■ EXERCISE ■
Copy each line of the entries that includes the word "номер".

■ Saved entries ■
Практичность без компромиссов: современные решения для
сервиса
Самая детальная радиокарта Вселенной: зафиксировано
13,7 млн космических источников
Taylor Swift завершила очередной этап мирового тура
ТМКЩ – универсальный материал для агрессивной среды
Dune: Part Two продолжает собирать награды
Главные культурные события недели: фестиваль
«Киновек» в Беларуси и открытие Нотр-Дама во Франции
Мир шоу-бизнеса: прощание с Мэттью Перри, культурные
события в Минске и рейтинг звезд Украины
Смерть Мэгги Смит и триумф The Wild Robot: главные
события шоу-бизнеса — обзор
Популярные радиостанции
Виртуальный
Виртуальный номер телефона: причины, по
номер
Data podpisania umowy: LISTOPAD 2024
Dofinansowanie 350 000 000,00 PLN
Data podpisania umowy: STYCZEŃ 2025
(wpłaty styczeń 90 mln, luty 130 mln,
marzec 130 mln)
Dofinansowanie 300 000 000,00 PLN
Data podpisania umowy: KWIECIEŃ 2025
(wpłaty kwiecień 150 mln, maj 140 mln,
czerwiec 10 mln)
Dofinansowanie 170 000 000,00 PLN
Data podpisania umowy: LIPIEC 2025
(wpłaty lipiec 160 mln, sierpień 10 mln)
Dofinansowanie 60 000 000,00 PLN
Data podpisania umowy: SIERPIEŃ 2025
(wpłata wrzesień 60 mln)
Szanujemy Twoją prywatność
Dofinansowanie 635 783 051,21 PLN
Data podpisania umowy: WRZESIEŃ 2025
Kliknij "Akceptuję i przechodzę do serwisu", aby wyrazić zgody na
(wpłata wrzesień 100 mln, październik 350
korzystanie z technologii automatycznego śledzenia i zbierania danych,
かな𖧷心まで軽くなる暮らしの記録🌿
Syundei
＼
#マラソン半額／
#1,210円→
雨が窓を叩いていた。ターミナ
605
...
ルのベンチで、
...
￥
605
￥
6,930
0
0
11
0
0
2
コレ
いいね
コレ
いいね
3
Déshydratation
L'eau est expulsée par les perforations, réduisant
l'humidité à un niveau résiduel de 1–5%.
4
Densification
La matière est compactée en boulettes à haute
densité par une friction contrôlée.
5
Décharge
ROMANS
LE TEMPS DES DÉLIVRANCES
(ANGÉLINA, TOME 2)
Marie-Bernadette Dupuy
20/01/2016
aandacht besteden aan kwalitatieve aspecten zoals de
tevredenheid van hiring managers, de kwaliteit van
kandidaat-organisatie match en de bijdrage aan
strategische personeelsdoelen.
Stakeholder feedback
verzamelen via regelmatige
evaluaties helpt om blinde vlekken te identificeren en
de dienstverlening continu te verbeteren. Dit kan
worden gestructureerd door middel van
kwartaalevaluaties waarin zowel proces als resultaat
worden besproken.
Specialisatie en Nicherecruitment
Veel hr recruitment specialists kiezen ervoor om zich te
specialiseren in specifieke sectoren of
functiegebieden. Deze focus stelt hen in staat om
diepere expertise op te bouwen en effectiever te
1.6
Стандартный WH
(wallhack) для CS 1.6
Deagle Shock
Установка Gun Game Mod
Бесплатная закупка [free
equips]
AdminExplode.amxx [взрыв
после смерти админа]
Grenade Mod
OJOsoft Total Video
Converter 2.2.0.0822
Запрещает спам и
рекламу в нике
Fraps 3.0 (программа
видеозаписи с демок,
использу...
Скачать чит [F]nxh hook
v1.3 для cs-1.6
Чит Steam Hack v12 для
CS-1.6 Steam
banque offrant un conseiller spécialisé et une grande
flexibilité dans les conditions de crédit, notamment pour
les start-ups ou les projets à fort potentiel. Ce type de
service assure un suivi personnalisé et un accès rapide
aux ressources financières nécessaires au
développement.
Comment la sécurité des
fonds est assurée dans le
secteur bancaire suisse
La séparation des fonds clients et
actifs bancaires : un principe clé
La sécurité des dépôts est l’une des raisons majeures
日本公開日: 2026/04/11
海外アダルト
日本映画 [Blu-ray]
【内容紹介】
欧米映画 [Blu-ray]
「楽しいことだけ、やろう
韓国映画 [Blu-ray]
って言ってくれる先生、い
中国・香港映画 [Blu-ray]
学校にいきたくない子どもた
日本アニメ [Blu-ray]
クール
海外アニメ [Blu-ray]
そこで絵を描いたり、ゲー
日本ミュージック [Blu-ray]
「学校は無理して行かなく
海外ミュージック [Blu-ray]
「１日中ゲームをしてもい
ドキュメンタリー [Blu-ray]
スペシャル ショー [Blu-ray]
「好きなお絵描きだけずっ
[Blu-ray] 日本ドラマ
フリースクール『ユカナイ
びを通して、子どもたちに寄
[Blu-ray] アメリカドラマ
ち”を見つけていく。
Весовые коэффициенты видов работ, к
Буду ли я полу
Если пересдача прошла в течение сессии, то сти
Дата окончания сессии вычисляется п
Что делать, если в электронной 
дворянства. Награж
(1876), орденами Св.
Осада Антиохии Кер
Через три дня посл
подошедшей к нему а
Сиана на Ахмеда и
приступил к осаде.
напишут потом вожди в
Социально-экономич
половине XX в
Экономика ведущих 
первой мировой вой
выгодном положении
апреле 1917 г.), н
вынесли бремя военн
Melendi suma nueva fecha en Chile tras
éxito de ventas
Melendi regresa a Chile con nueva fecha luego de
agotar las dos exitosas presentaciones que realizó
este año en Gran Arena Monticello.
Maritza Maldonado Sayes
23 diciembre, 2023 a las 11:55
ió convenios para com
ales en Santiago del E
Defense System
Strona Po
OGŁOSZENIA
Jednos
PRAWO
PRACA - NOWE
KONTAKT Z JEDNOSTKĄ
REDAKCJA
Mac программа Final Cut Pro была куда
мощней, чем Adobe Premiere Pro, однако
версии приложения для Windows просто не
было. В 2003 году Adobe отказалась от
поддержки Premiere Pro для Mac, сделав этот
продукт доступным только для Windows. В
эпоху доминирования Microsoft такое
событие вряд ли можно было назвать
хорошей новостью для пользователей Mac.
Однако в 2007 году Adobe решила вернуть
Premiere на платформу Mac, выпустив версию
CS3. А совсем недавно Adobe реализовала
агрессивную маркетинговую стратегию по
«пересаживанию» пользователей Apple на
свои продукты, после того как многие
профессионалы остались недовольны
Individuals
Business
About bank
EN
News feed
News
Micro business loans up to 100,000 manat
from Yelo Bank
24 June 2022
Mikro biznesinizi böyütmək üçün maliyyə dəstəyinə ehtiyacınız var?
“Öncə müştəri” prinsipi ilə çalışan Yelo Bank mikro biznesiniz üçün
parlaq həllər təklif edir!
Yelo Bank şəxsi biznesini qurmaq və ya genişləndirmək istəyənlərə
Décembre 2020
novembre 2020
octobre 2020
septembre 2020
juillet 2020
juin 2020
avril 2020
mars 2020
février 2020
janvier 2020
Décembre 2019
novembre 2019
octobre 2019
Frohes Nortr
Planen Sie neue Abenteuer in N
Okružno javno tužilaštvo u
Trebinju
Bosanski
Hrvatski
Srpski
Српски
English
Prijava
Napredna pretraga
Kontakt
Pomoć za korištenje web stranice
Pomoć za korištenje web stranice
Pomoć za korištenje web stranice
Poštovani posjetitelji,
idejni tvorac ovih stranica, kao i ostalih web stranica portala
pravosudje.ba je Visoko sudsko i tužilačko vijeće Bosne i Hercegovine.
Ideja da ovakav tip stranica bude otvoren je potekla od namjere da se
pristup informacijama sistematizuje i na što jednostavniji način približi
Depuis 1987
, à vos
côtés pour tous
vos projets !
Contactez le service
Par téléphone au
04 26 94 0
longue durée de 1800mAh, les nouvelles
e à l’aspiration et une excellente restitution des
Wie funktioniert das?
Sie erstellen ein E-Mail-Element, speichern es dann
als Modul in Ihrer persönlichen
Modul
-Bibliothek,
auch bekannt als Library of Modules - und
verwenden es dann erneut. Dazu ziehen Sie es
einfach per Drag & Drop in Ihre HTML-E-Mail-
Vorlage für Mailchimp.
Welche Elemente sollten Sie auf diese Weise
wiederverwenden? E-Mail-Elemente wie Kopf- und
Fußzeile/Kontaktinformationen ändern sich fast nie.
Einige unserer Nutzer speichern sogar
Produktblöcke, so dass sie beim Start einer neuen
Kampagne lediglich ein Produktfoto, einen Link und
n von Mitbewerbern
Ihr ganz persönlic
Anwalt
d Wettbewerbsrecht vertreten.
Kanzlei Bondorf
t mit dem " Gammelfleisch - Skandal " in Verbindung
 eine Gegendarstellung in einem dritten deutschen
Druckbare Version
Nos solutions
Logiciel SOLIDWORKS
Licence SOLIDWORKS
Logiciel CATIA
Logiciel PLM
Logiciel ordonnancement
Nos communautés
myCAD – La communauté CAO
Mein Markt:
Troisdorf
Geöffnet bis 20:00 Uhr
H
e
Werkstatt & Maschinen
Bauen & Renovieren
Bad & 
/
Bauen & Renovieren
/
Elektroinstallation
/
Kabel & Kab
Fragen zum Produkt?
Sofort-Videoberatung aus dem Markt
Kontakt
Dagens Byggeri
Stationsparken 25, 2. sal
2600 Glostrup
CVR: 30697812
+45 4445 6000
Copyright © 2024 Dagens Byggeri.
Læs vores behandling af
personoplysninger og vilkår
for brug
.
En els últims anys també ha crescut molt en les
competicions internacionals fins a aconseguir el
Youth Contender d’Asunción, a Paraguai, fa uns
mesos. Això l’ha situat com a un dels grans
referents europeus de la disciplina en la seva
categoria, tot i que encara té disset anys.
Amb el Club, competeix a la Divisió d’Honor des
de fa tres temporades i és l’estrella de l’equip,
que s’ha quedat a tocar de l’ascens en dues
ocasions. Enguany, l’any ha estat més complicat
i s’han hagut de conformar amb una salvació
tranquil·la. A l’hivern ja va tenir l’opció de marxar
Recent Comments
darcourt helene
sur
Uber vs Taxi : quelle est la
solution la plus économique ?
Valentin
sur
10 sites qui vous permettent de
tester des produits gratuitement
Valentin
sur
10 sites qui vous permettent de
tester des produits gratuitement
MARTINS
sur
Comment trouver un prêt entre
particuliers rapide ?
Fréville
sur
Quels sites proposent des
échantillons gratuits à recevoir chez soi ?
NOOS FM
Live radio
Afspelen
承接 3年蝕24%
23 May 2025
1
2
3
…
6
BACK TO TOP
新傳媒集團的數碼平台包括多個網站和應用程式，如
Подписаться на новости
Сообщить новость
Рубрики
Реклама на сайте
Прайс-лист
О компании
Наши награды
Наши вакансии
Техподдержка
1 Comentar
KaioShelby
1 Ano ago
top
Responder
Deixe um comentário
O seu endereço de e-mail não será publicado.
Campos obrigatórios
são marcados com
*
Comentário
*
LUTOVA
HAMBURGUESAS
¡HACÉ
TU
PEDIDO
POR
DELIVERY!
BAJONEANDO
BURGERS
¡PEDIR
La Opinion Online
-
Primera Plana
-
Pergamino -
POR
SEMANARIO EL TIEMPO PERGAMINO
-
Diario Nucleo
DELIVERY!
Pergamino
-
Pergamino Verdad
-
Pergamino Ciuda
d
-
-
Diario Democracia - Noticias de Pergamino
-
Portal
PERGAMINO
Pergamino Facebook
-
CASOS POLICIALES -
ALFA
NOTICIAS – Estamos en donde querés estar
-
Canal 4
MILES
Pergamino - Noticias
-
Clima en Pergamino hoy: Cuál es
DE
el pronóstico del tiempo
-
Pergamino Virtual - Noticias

■ WRITTEN RESPONSE ■
Виртуальный номер телефона: причины, по
номер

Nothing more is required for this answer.